September 29th, 2008 · 1 Comment

From Gene’s Notebook

…going downhill - letting the bike glide - into Louisiana, Missouri, yelling for joy, or effect, and scaring a man mowing his lush lawn on a hillside just above the river flats of Louisiana, Missouri, and I love to say those mixed-heritage American words, Louisiana, Missouri ….

…and then I yell at dogs and cats, and I water a tarantula’s hole, and it emerges and I club it to death with the hose nozzle, and I have raised my voice to students ….

…ok, you reflecting-on-the-decades piece of humanity, if you value those hills and river flats, and are upset with the verbal and physical violence, even ant killing, act ….

Eugene “Gene” Novogrodsky
September 28, 2008

Tags: Literature · Personal · Poetry · art

1 response so far ↓

  • 1 Jack king // Sep 30, 2008 at 10:34 am

    Gene, I thoroughly enjoyed your first paragraph — great imagery, stimulating and joyful.

    And when it comes to killing ants, the thought hardly bothers me at all, especially those pesky imported fire ants, which for no apparent reason, seem to have disappeared around my place with no help from me about four or five years ago. Nature works in mysterious ways.

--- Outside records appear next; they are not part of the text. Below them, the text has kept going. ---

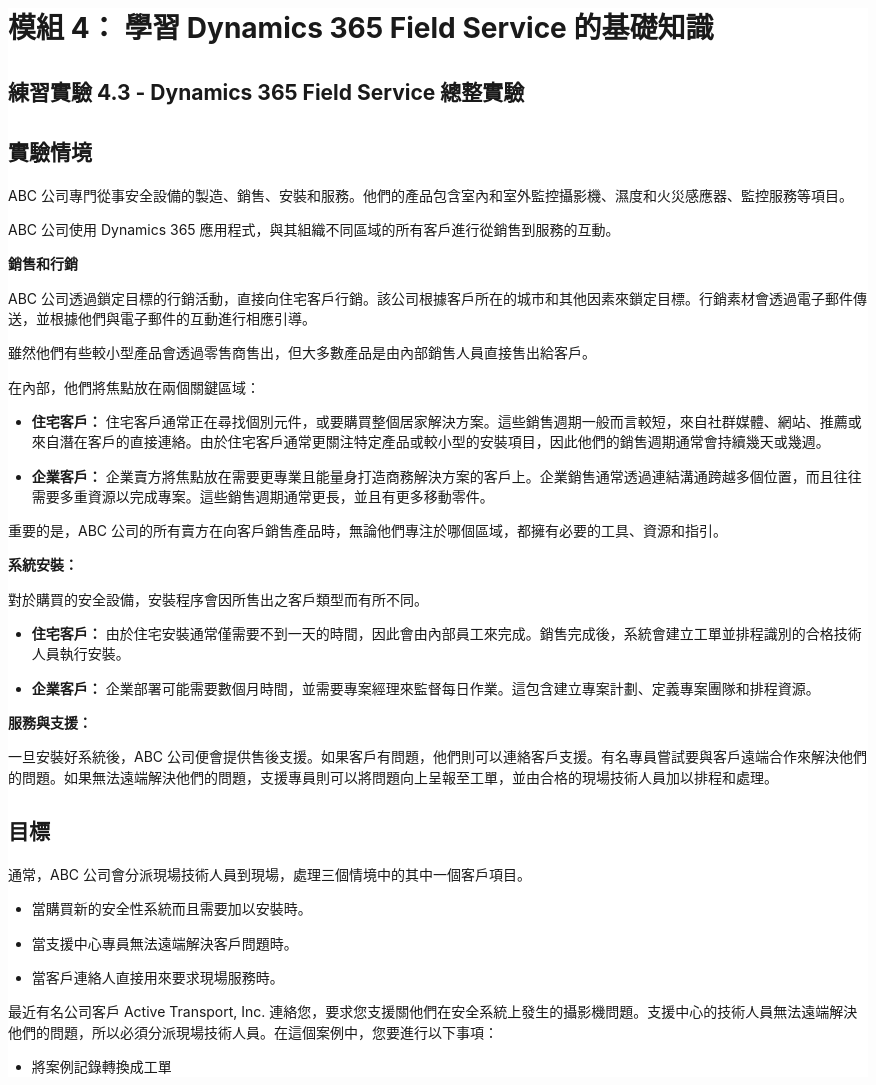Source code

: ﻿---
lab:
    title: '實驗 4.3： Dynamics 365 Field Service 總整實驗'
    module: '模組 4： 學習 Dynamics 365 Field Service 的基礎知識'
---

模組 4： 學習 Dynamics 365 Field Service 的基礎知識
========================

## 練習實驗 4.3 - Dynamics 365 Field Service 總整實驗

## 實驗情境

ABC 公司專門從事安全設備的製造、銷售、安裝和服務。他們的產品包含室內和室外監控攝影機、濕度和火災感應器、監控服務等項目。 

ABC 公司使用 Dynamics 365 應用程式，與其組織不同區域的所有客戶進行從銷售到服務的互動。 

**銷售和行銷**

ABC 公司透過鎖定目標的行銷活動，直接向住宅客戶行銷。該公司根據客戶所在的城市和其他因素來鎖定目標。行銷素材會透過電子郵件傳送，並根據他們與電子郵件的互動進行相應引導。 

雖然他們有些較小型產品會透過零售商售出，但大多數產品是由內部銷售人員直接售出給客戶。

在內部，他們將焦點放在兩個關鍵區域： 

- **住宅客戶：** 住宅客戶通常正在尋找個別元件，或要購買整個居家解決方案。這些銷售週期一般而言較短，來自社群媒體、網站、推薦或來自潛在客戶的直接連絡。由於住宅客戶通常更關注特定產品或較小型的安裝項目，因此他們的銷售週期通常會持續幾天或幾週。 

- **企業客戶：** 企業賣方將焦點放在需要更專業且能量身打造商務解決方案的客戶上。企業銷售通常透過連結溝通跨越多個位置，而且往往需要多重資源以完成專案。這些銷售週期通常更長，並且有更多移動零件。 

重要的是，ABC 公司的所有賣方在向客戶銷售產品時，無論他們專注於哪個區域，都擁有必要的工具、資源和指引。 

**系統安裝：**

對於購買的安全設備，安裝程序會因所售出之客戶類型而有所不同。 

- **住宅客戶：** 由於住宅安裝通常僅需要不到一天的時間，因此會由內部員工來完成。銷售完成後，系統會建立工單並排程識別的合格技術人員執行安裝。 

- **企業客戶：** 企業部署可能需要數個月時間，並需要專案經理來監督每日作業。這包含建立專案計劃、定義專案團隊和排程資源。 

**服務與支援：**

一旦安裝好系統後，ABC 公司便會提供售後支援。如果客戶有問題，他們則可以連絡客戶支援。有名專員嘗試要與客戶遠端合作來解決他們的問題。如果無法遠端解決他們的問題，支援專員則可以將問題向上呈報至工單，並由合格的現場技術人員加以排程和處理。 

## 目標

通常，ABC 公司會分派現場技術人員到現場，處理三個情境中的其中一個客戶項目。 

- 當購買新的安全性系統而且需要加以安裝時。

- 當支援中心專員無法遠端解決客戶問題時。

- 當客戶連絡人直接用來要求現場服務時。 

最近有名公司客戶 Active Transport, Inc. 連絡您，要求您支援關他們在安全系統上發生的攝影機問題。支援中心的技術人員無法遠端解決他們的問題，所以必須分派現場技術人員。在這個案例中，您要進行以下事項：

- 將案例記錄轉換成工單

    But when it comes to tarantulas, it really disgusts and angers me to see somebody kill one.
    The sight of a tarantula brings back fond memories of my year in Del Rio, Texas. I was in the fourth grade, and the big hairy critters were as common as jackrabbits. Cars would often swerve to keep from running over one on a street or highway. I can’t remember anyone ever getting bitten by one. They weren’t like the puny brown one in your picture, but as big as a man’s hand. Most of them were solid black, but occasionally we would enconter a brown one. We used to pick them up and chase the girls with them, and eventually they overcame their fear and disgust and began to pick them up themselves. On one occasion one of my friends stood still with a couple of tarantulas crawling up and down his arms and the rest of us went about collecting more tarantulas to put on him and when he had about a dozen on his body, including one on his face, somebody came out with an old box camera and took several pictures of this artfully arranged living composition.

    Sadly, when I drove through Del Rio a couple of years ago, I didn’t see a single tarantula on the highway, on the streets, or anywhere else. And the beautiful San Felipe Creek where I learned to swim at the age of ten, while still sparkling clear as it enters the city, is dirty and opaque as it exits toward the Rio Grande.